Records provided
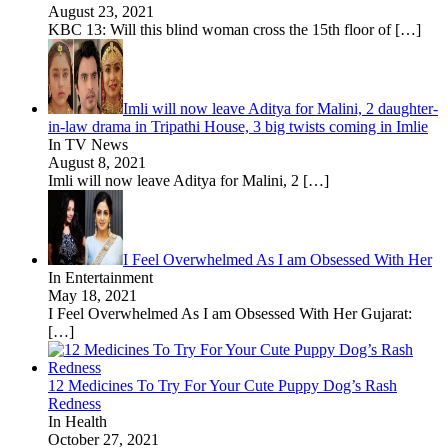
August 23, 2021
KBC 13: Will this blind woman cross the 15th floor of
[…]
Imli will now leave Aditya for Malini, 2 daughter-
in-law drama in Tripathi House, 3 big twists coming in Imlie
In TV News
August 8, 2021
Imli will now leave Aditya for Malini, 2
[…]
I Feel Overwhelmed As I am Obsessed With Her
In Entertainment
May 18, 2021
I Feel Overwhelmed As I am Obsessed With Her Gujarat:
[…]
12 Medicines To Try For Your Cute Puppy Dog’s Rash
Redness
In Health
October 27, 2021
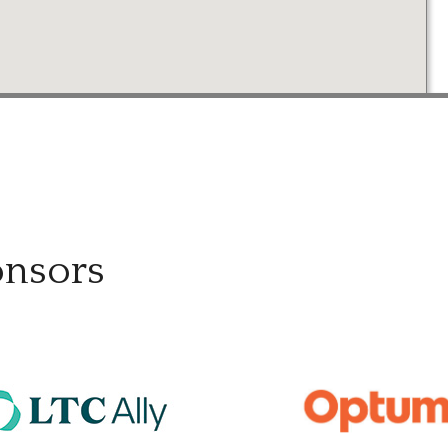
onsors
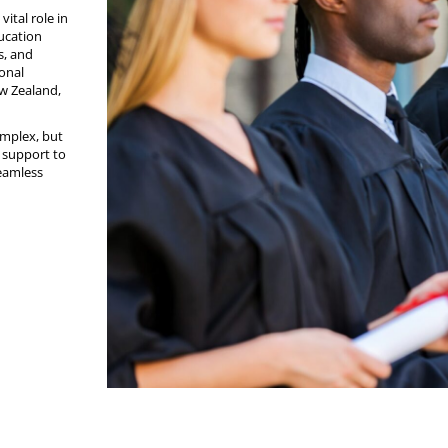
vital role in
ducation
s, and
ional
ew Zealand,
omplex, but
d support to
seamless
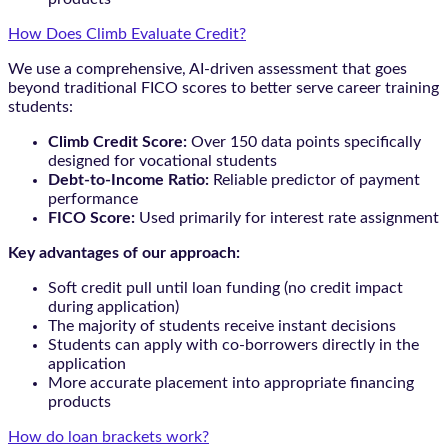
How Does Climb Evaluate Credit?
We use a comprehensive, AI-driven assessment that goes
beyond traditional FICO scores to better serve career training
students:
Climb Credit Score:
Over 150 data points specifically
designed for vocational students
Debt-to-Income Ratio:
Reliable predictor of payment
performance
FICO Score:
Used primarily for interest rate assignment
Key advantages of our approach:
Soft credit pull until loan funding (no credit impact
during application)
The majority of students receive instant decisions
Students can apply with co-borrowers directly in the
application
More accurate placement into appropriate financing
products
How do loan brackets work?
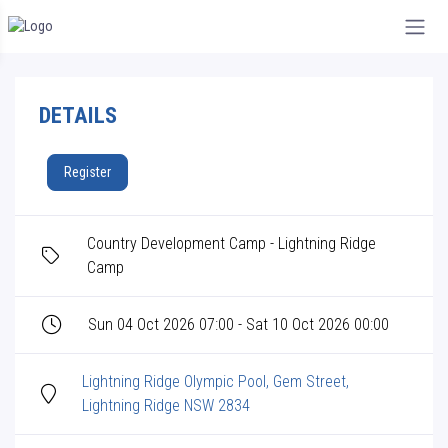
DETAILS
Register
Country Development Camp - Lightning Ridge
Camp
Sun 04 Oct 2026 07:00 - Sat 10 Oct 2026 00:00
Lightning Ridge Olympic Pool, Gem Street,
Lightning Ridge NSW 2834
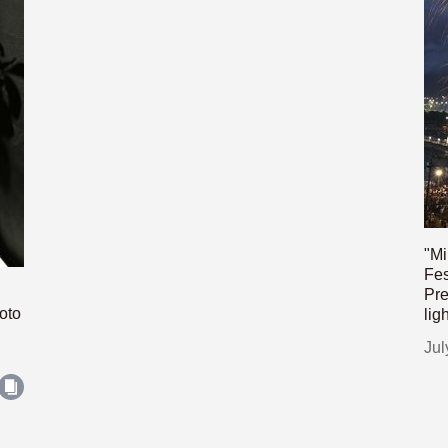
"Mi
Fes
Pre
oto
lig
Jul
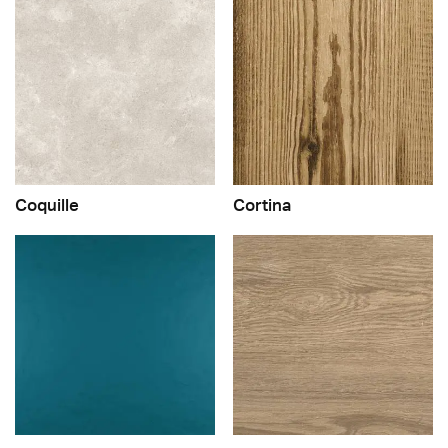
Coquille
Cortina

Your objective
Can you convert the text read from all of the data above into a single numbered list, one line per item, leaving out blank lines and the pictures themselves?

Task output
1. August 23, 2021
2. KBC 13: Will this blind woman cross the 15th floor of
3. […]
4. Imli will now leave Aditya for Malini, 2 daughter-
5. in-law drama in Tripathi House, 3 big twists coming in Imlie
6. In TV News
7. August 8, 2021
8. Imli will now leave Aditya for Malini, 2
9. […]
10. I Feel Overwhelmed As I am Obsessed With Her
11. In Entertainment
12. May 18, 2021
13. I Feel Overwhelmed As I am Obsessed With Her Gujarat:
14. […]
15. 12 Medicines To Try For Your Cute Puppy Dog’s Rash
16. Redness
17. In Health
18. October 27, 2021
19. onsors
20. vital role in
21. ducation
22. s, and
23. ional
24. ew Zealand,
25. omplex, but
26. d support to
27. seamless
28. How Does Climb Evaluate Credit?
29. We use a comprehensive, AI-driven assessment that goes
30. beyond traditional FICO scores to better serve career training
31. students:
32. Climb Credit Score:
33. Over 150 data points specifically
34. designed for vocational students
35. Debt-to-Income Ratio:
36. Reliable predictor of payment
37. performance
38. FICO Score:
39. Used primarily for interest rate assignment
40. Key advantages of our approach:
41. Soft credit pull until loan funding (no credit impact
42. during application)
43. The majority of students receive instant decisions
44. Students can apply with co-borrowers directly in the
45. application
46. More accurate placement into appropriate financing
47. products
48. How do loan brackets work?
49. DETAILS
50. Register
51. Country Development Camp - Lightning Ridge
52. Camp
53. Sun 04 Oct 2026 07:00 - Sat 10 Oct 2026 00:00
54. Lightning Ridge Olympic Pool, Gem Street,
55. Lightning Ridge NSW 2834
56. "Mi
57. Fes
58. Pre
59. oto
60. lig
61. Jul
62. Coquille
63. Cortina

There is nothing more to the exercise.